++++ Source information ++++
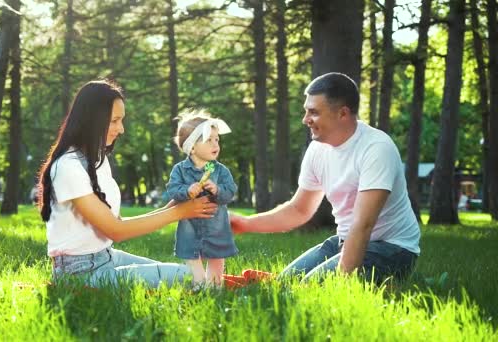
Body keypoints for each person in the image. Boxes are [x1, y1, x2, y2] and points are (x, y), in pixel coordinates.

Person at [230, 72, 420, 283]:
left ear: (343, 113)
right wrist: (244, 223)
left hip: (393, 250)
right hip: (344, 240)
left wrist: (339, 282)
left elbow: (363, 224)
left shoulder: (377, 149)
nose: (305, 120)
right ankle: (274, 282)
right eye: (306, 111)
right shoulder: (317, 149)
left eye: (314, 112)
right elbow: (299, 210)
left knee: (305, 289)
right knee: (284, 285)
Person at [37, 80, 217, 288]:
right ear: (92, 120)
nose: (121, 129)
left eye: (121, 120)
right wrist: (181, 213)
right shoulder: (69, 167)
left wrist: (174, 206)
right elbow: (116, 231)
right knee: (192, 278)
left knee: (195, 275)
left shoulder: (97, 160)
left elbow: (117, 222)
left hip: (106, 257)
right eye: (114, 121)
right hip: (79, 272)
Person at [166, 110, 238, 287]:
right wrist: (186, 191)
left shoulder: (221, 171)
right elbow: (173, 190)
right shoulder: (180, 170)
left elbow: (230, 192)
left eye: (217, 140)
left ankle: (214, 288)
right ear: (192, 147)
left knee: (217, 259)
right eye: (209, 140)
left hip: (216, 227)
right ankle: (198, 285)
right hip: (190, 228)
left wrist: (218, 190)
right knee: (192, 258)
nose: (216, 144)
++++
Copy out, from the records above, every line that holds the string "elbow".

left elbow: (363, 224)
right elbow: (299, 210)
right elbow: (116, 231)
left elbow: (117, 222)
right elbow: (173, 190)
left elbow: (230, 192)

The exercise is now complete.